• **What needs to be done**
In the interview, to whom does Brian Chesky attribute the quote about having a hundred customers who love you?

• **Given text**
Jeff Bussgang: One of the things that I find in our world is, just to underscore what you're saying, is if you use certain words, it changes the frame of the conversation. So if you say, hey, is this an important value prop? Sure, it's important. But is it a must have? Is it hair on fire? It changes the frame. One of things I like to talk about is the quality of the business model. You may have seen this also. I talk a little bit about business model quality. Is it a good business model? Marvelous, that sounds wonderful. But is it a magical business model? Does it have all the elements of network effects and recurring and high gross margin? And we talk about customer profiles, ideal customer profiles. The word ideal really clarifies, is this customer, sure I could service them, but are they my ideal customer profiles? Because startups, like everyone, but even more so, have a finite amount of resources and they have to really sharpen their tools and really focus. That's the thing I tell my founders time and time again. A repeated piece of advice is you need to focus more, more narrow, more tightly. You've got finite resources. You got to focus on the really few things that are going to move the needle for the business.
Willy Walker: Who was it in the book that you point out says I'd rather have a hundred customers that love me than a million who like me?
Jeff Bussgang: It's a Brian Chesky quote, the Airbnb founder and CEO that he attributes to Paul Graham, the Y Combinator founder, but everybody refers to it as the Brian Chesky quote now, which is so powerful because look, if 100 customers love you, everything works. They keep coming back; they cost less to serve; they have amazing economics. Everybody's happy and if a million people like you, you're just churning and churning, and exerting a tremendous amount of energy to stay in place.
Willy Walker: Talk for a moment, just real quick, because I thought it was fascinating. You talk through the various valuations on different business models, where you talk about why do SaaS companies trade at 10 times revenue? Why do ad-based companies trade for less than revenue-based companies? Will you talk that through quickly, Jeff, because you did put the multiples in. While, as you're very clear in saying in the book, various business models are combinations of these business models at their core, the multiples that are applied to startups— like a snowflake versus someone who's selling ads on their give-it-away product are very different where the market will put a multiple on it. Will you just talk that through for a second?

• **Dataset records**
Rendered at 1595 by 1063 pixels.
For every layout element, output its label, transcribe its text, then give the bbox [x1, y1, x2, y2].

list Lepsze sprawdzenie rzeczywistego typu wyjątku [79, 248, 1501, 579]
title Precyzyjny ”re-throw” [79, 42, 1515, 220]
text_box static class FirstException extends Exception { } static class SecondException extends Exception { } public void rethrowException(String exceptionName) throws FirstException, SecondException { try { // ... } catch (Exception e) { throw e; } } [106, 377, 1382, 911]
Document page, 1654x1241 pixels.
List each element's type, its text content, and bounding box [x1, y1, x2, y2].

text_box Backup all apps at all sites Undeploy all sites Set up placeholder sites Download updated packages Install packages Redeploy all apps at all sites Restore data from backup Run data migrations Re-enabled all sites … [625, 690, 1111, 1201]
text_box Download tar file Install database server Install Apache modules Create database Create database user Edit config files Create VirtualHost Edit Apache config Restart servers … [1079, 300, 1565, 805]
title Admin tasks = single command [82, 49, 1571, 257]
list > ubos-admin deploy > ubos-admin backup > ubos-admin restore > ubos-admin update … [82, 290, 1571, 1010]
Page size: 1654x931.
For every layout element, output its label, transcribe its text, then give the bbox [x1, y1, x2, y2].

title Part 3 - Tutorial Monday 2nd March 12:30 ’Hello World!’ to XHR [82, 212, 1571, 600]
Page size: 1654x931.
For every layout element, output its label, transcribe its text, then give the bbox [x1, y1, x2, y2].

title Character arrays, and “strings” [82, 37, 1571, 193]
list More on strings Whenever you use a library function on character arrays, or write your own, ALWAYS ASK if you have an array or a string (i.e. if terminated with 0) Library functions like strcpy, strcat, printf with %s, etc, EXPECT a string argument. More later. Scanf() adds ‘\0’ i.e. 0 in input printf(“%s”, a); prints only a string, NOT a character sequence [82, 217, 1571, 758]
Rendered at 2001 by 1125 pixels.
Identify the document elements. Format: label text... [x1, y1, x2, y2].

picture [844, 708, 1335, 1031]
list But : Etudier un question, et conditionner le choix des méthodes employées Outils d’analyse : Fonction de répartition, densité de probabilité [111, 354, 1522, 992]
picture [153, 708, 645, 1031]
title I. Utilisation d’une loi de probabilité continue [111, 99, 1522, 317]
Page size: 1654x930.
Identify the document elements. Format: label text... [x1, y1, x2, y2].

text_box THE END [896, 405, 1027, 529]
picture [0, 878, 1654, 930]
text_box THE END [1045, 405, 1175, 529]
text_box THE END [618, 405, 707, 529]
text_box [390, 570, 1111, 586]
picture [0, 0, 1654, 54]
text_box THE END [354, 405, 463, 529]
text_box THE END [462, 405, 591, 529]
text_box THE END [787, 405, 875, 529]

• **Task answer**
Paul Graham, the Y Combinator founder.